Nutritional information is provided on the packaged foods and beverages we buy from the grocery store. Produce and foods bought at specialty stores do not always come with an attached label, which makes figuring out nutritional values trickier. Moms who are trying to cook healthier meals for their families may be wondering about the nutritional values of their favorite recipes, and family’s favorite home-cooked meals. There are ways to figure out the calories, fat content, carbohydrate (fiber and sugar) as well as vitamin and mineral values in foods, with the right tools.
Familiarize yourself with the dietary and nutritional requirements of your family members, by age at the MyPyramid website. Consider any special dietary needs of children, who require six daily servings of grains according to the U.S. Department of Agriculture. Women of menstruation age in the family or and vegan and vegetarian family members will need to have their iron and protein needs met.

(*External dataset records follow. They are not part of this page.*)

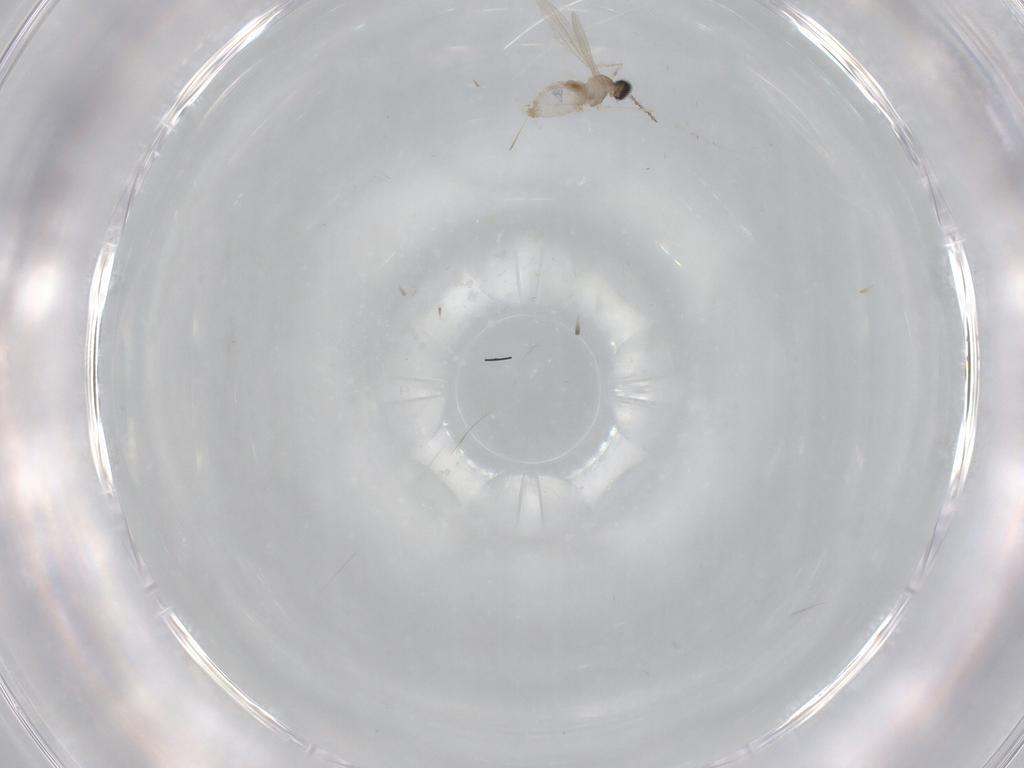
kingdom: Animalia
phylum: Arthropoda
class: Insecta
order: Diptera
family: Cecidomyiidae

Figure out the nutritional information for pre-packaged foods by using the label, measuring cups and a calculator. One 2 oz. serving of pasta may have 210 calories. If there are eight servings in the box and your family of four eats an entire box of pasta, some family members may be eating as much as two full servings, or 420 calories.

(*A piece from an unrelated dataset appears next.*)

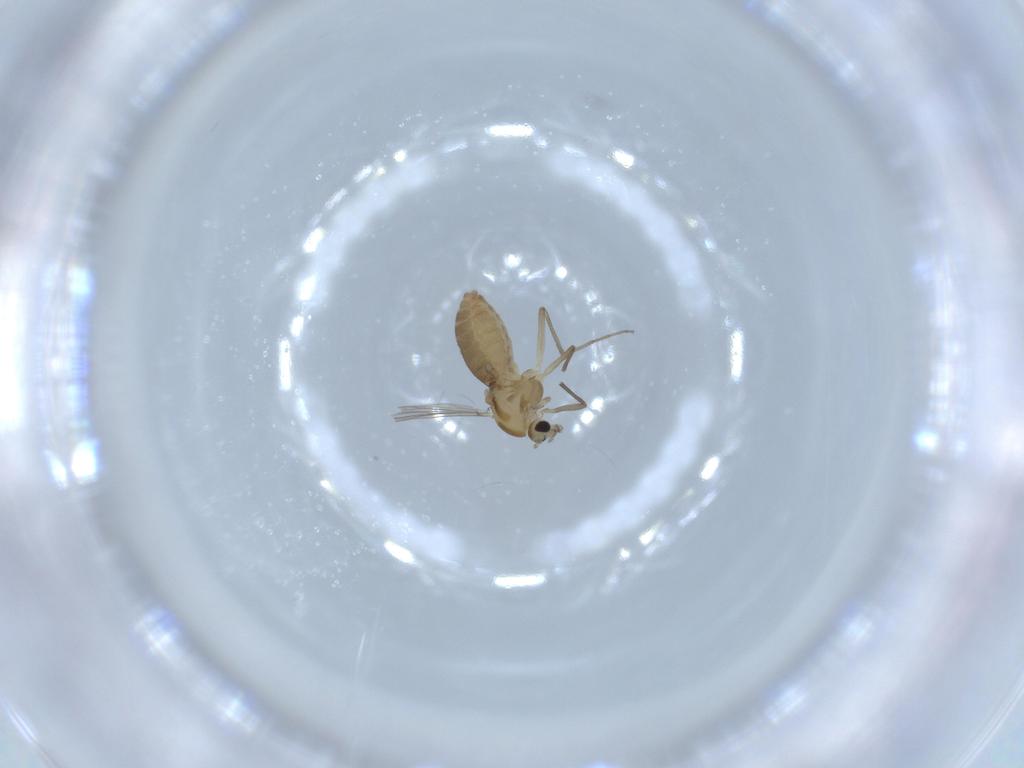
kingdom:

Find nutritional information for fresh fruits, vegetables, meats, dairy, packaged food and fast foods at the Nutrition Data website. See the Resources section for a link. Use this resource to look up detailed information about individual foods which are fresh, frozen or canned. Modify the serving size that you will be eating to find the most accurate information. Print or bookmark the most nutritious foods you find, to make yourself a binder of information featuring the healthiest foods that you enjoy eating.
Calculate the nutritional information in your favorite recipes using a recipes website which allows you to enter your own recipes. Create a recipe, including exact measurements and ingredients from the sites All Recipes, Big Oven or The Daily Plate. See the Resources section for a link to calculate nutritional values.
Purchase or borrow a calorie counting book if you need a way to calculate nutritional information without a computer. Look up each ingredient individually, and find the calorie count, fat count, carbohydrate grams and protein grams for each one. Write them down. Add the numbers. Divide the number by the number of servings the recipe makes for nutritional information per serving.
- Do not expect the nutritional calculations to be exact unless you measure each ingredient precisely.